“Journalism’s emphasis on what is provably factual — vote totals, stock prices, batting averages — left most reporters and editors leery of the ineffable, inchoate qualities of religion. To the degree that mainstream American journalism gradually rose to the task in later decades, it did so by erroneously trying to comprehend religion through the prism of politics.”
Nearly 40 years ago, I took my first full-time job as a newspaper reporter, covering four towns in central New Jersey for the local daily. Our paper circulated a modest 40,000 copies or so, and yet it exuded ambition. The staff included a pair of investigative muckrakers, a drama critic, health and education reporters, and sportswriters assigned to New York’s pro teams. The alumni of the humble Courier-News went on to places like The Washington Post, USA Today, The Baltimore Sun, Newsday and, as you can see here, The New York Times.
One vast gap existed in our collective field of vision, however, and we hardly even recognized it. Nobody on the staff reported on religion. That coverage was farmed out to a prim, elderly freelancer, a sure sign of the topic’s unimportance. Her stories included the Easter or Christmas sermons of major representatives of the area’s clergy and the occasional feature about a beloved church organist.
There was nothing unique in The Courier-News’s myopia about religion. It typified the attitude back then in most general-interest newspapers and magazines. Journalism’s emphasis on what is provably factual — vote totals, stock prices, batting averages — left most reporters and editors leery of the ineffable, inchoate qualities of religion. To the degree that mainstream American journalism gradually rose to the task in later decades, it did so by erroneously trying to comprehend religion through the prism of politics, with any given theological position slotted into liberal or conservative, Democratic or Republican columns. Faith, though, has no obligation to operate in that partisan way.
During his 38 years as the religion editor of Newsweek — a span that ended in 2002 — Kenneth L. Woodward stood as one of the welcome exceptions to the clueless, self-congratulatory secularism of the Fourth Estate. He was virtually bioengineered for the assignment: born to an evangelical Christian father and a Roman Catholic mother, raised and educated in Catholic schools all the way through the University of Notre Dame. In his professional life, Woodward ventured outward from his home base in observant Catholicism to explore the fervent and expansive denominational landscape, balancing his believer’s reverence with a sharp journalist’s critical distance. He was and is an elegant, graceful and rigorous stylist. Catholic education could not ask for a better exemplar of why nuns and priests have spent so much time at parochial-school blackboards diagraming sentences.

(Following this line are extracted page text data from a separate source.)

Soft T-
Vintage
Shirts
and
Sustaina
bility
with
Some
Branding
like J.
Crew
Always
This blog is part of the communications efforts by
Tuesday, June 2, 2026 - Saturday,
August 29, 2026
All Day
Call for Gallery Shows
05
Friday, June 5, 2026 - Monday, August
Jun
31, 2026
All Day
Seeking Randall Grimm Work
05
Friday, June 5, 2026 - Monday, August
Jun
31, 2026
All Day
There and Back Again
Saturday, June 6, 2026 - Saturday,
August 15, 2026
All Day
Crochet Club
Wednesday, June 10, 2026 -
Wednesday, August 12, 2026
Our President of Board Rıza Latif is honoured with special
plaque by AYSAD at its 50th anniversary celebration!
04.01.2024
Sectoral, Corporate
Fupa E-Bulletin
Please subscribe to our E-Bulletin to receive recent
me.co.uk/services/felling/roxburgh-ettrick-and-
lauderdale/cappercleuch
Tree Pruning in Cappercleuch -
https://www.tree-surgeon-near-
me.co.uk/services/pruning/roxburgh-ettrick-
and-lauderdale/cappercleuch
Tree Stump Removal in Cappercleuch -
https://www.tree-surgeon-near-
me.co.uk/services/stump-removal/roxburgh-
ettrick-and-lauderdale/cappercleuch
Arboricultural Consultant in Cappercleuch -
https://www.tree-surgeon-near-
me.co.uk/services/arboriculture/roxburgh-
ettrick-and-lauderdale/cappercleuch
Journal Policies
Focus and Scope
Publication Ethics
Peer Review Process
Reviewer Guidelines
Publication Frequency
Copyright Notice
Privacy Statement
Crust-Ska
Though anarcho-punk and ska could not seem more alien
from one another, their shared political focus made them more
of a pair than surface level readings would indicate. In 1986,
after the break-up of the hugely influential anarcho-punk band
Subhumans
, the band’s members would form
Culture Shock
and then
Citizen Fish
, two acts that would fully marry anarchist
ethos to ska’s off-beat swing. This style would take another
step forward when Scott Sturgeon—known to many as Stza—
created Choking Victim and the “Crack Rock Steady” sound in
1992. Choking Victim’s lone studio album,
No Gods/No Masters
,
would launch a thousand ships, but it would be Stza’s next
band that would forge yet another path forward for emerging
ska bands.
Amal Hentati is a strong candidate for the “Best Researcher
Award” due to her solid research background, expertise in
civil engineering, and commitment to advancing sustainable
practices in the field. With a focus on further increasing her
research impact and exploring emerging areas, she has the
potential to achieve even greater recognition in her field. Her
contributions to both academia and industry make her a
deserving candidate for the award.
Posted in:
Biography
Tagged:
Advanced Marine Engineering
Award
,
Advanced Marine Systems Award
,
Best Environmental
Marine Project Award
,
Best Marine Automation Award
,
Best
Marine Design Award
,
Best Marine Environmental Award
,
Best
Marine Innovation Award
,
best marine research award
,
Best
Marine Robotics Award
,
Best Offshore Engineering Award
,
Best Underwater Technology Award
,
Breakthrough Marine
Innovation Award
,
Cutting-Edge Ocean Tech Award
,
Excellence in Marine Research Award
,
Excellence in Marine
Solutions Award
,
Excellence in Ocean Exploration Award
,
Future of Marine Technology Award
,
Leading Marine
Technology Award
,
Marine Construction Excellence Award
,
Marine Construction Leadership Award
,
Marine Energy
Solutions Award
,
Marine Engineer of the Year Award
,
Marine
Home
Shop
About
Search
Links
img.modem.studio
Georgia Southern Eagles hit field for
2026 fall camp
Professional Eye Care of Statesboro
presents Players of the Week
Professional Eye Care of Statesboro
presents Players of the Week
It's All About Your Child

Now Woodward, who has written earlier books on saints and on miracles in different religious traditions, has produced a volume that is clearly meant as a career valedictory. He certainly merits the opportunity, but it comes with decided risks. There is a certain kind of journalist’s book that I call the “empty-the-notebook book,” written by a correspondent leaving an exciting assignment. The highest achievements of the genre, such as Michael Herr’s trippy and gritty Vietnam War book “Dispatches,” outlast the temporal headlines by dint of literary élan and analytical incision. A great many other such books, though, are essentially collected clips.
“Getting Religion” lands somewhere between the extremes. Woodward lays out a thesis of sorts in his opening pages, stating his intention to chart two countervailing trends of American religion in the post-World War II years. One is a “narrative of institutional decline,” most vividly afflicting mainline Protestants, while the other is the “midcentury spiritual awakening” that included everything from evangelical Christianity to New Age seeking.
That premise is solid and defensible in Woodward’s hands. One of his finest insights concerns the role of religion in the civil rights movement. To the lasting discomfort of secular liberals, as he points out, the movement was inextricably Christian, albeit rooted in an African-American Christianity that drew heavily from the social justice prophets and Exodus narrative of the Hebrew Bible. But if religion was good for the movement, Woodward argues, the movement was not so good for religion. The civil rights crusade deepened the sense that institutional religion could save itself only by becoming attached to political and social causes.